#### PROBLEM TO WORK ON
Keep only the lines of the data below that contain "brain", and copy them.

#### SUPPLIED MATERIAL
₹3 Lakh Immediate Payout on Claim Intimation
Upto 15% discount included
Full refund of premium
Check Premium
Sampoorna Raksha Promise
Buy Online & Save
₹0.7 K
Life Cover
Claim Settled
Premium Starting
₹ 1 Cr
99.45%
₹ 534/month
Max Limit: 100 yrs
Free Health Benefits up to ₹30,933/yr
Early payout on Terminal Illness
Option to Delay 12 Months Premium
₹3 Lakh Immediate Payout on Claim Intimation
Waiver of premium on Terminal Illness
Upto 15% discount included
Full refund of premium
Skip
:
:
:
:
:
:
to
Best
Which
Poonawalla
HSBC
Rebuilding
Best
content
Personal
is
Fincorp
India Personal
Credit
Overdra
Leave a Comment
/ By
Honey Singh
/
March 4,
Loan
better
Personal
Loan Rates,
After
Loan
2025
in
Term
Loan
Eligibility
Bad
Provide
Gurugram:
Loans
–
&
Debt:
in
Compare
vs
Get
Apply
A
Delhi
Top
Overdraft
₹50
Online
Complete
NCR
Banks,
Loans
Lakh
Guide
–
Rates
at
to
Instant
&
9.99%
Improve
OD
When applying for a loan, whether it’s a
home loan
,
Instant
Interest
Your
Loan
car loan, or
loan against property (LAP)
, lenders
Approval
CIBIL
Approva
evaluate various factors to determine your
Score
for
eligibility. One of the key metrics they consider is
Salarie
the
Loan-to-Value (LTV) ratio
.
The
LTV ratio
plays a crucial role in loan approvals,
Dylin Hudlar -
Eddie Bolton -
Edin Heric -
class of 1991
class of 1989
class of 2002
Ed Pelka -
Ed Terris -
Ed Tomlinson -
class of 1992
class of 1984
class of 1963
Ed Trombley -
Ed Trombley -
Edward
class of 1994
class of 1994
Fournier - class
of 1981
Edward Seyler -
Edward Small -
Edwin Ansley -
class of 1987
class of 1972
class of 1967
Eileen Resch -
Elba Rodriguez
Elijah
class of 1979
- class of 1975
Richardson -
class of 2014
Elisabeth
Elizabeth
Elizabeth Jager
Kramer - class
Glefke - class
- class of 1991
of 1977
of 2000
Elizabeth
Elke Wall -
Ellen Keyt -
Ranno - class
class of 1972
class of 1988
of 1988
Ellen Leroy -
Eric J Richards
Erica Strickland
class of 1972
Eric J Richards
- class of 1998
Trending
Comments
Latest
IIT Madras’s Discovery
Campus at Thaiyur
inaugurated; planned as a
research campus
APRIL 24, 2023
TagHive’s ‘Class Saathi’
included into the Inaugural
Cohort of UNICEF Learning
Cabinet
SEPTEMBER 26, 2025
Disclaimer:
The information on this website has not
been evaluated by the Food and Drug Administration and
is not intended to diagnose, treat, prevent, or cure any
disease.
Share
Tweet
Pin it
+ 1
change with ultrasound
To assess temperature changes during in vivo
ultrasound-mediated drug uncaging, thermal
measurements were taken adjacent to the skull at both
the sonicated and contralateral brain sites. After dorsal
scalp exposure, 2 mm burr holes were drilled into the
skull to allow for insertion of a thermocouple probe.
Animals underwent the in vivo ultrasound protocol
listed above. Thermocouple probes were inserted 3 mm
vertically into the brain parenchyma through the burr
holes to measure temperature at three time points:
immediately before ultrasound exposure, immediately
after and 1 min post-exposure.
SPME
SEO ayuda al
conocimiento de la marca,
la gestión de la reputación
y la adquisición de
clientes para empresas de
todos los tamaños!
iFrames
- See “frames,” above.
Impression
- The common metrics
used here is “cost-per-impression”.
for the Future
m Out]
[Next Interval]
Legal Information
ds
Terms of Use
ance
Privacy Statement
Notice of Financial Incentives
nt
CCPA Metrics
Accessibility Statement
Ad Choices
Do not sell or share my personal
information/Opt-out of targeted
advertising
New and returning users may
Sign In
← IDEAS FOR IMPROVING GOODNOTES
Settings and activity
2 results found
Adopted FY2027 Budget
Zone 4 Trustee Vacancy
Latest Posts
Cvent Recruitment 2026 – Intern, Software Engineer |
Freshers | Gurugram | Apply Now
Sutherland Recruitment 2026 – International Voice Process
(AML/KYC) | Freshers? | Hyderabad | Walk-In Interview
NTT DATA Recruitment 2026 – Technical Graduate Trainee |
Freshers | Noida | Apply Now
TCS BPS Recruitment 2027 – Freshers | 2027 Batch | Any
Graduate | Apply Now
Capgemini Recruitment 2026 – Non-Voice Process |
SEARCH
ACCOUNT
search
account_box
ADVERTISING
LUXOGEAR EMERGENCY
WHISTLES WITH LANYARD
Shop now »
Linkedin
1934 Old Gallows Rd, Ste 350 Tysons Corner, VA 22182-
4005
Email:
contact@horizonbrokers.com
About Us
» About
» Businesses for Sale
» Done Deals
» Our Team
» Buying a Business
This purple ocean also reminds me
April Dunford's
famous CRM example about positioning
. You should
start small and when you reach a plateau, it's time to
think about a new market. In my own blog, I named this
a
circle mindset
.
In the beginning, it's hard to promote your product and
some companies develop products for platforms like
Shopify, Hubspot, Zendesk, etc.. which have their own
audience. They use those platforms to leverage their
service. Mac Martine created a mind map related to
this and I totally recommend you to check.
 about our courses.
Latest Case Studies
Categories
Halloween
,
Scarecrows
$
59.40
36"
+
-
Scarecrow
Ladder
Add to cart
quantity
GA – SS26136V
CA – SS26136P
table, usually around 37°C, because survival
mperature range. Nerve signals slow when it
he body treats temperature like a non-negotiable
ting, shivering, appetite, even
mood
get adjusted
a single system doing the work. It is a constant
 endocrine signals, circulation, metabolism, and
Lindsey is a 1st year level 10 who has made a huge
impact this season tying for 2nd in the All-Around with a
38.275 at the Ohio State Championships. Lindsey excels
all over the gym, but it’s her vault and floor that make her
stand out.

#### RESPONSE BOX
the sonicated and contralateral brain sites. After dorsal
vertically into the brain parenchyma through the burr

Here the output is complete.